(RECORD SET)
.....
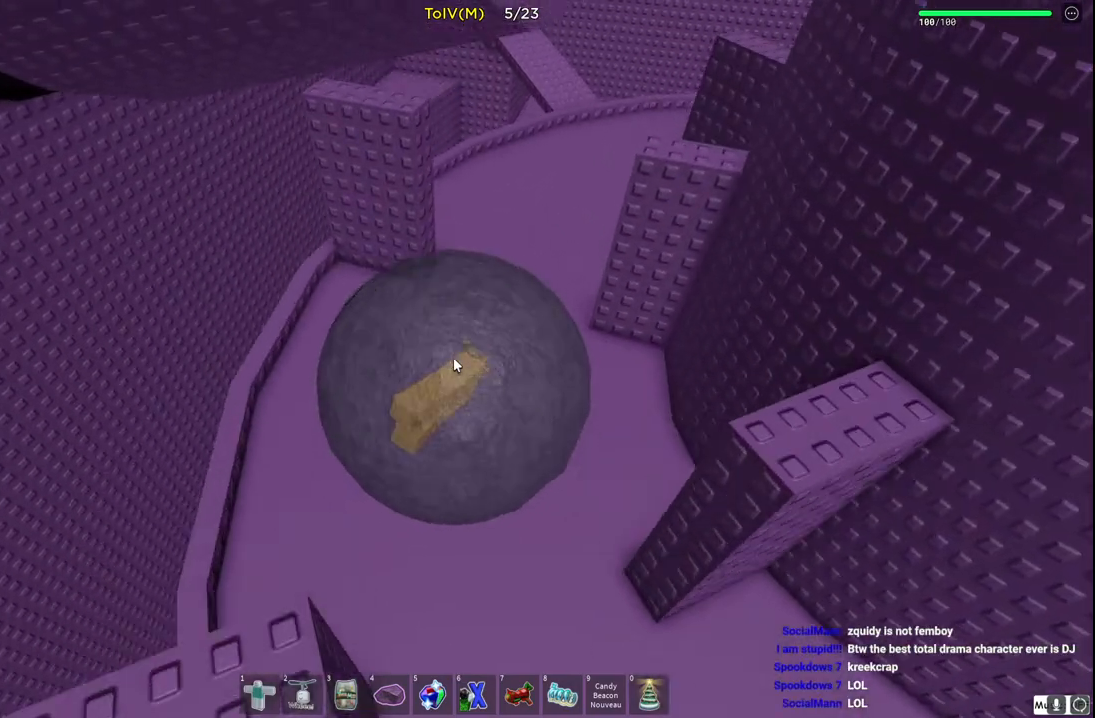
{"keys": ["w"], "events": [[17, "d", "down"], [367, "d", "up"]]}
.....
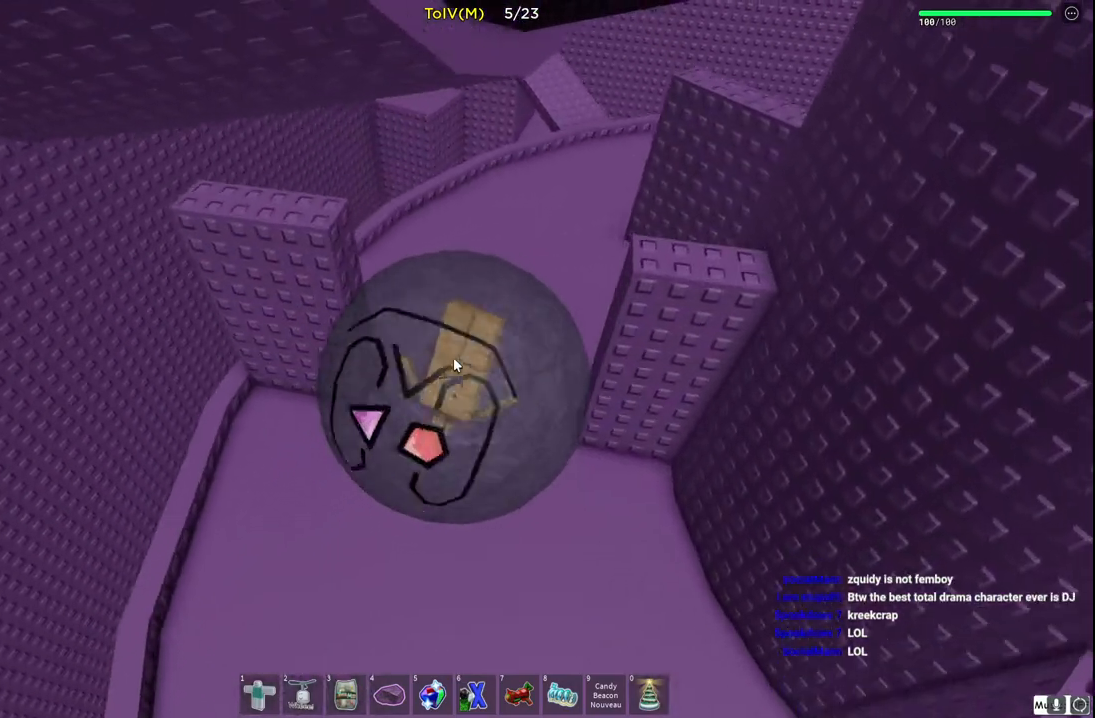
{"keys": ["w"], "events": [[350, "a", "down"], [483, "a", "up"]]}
.....
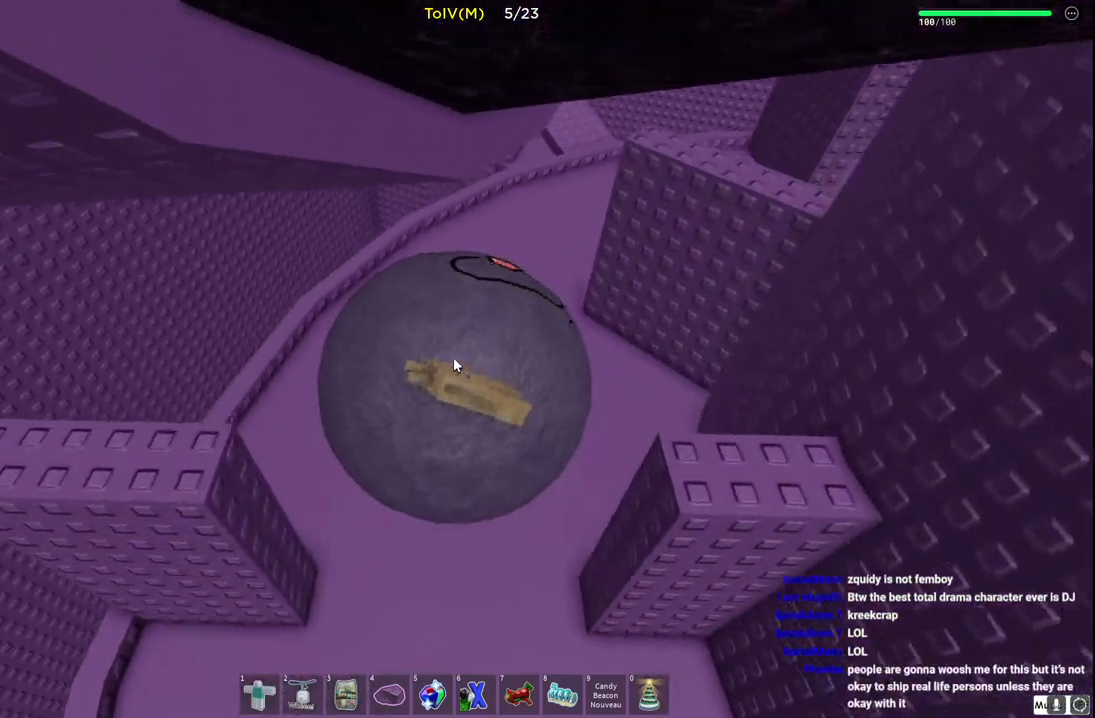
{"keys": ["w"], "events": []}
.....
(TASK STATEMENT)
Check each line of the material above for the string "down". Please count those that have it and reply with the number only.

(YOUR SOLUTION)
2